The Wier family's crusade, however, is a cakewalk compared to the fiery debate that erupted over Columbus Park in the 1980s. When that park was originally dedicated before World War II, the surrounding neighborhood was predominantly Italian. However, by the mid-1980s most of the Italians had moved out of the neighborhood and had been replaced by a largely Hispanic population that wanted the park's name changed to La Raza Park. City councilwoman Debbie Ortega led a fight to rename the park but couldn't muster the votes on council. In the end, the city compromised by naming a new amphitheater built in the park "Plaza de la Raza," keeping Columbus as the official name of the park. However, today locals overwhelmingly refer to it as La Raza Park.

According to former parks board member Tony Trampler, the Columbus/La Raza debate prompted the board to draft its first official naming policy in 1989. But even a recent dedication that Bessesen points to as a prime example of how that policy is "supposed to work" has encountered its share of snafus. In the case of Kunming Park, it was politics, not public sentiment, that jeopardized the dedication.

Last month the city council suggested naming a south Denver park in honor of Denver's Chinese sister city of Kunming. "The naming of Kunming Park went through every detail the way it was supposed to be done," says Bessesen. But even though the parks board voted unanimously to support the naming, the proposal was held up by a hot-and-sour debate at the city council.

The residents near what had been informally dubbed "Sugar Bowl Park" widely supported the new name, along with the parks board. But councilman Bill Himmelmann objected, saying he didn't want a park in his district associated with China because he objects to the country's poor human rights record. As a result, Himmelmann vowed in a letter not to support the dedication "until such a time as the residents of Kunming are free to assemble, free to join independent trade unions and free to petition competitively elected government officials." Despite Himmelmann's broadside, the city council voted 9-2 in favor of the Chinese name.

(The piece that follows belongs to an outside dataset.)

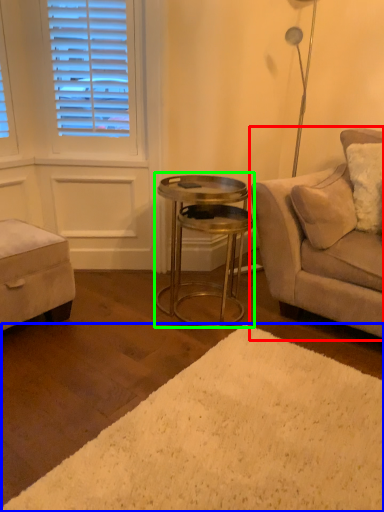
Question: Which is farther away from studio couch (highlighted by a red box)? plain (highlighted by a blue box) or table (highlighted by a green box)?

Choices:
 (A) plain
 (B) table

Answer: (A)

Bessesen admits that politics almost always plays a role in the naming of parks. But he says he hopes the recently formed subcommittee can help eliminate conflicts in the future.

Tim Celesta, the parks board member heading up the naming subcommittee, says the group will attempt to clarify gray areas in the existing policy. But he adds that the subcommittee is crystal clear on one point. "The main thing that has come out of our meetings," says Celesta, "is a sense that we want to avoid dedicating everything and anything in a park after somebody who's died. If we did that, our parks could end up looking like cemeteries.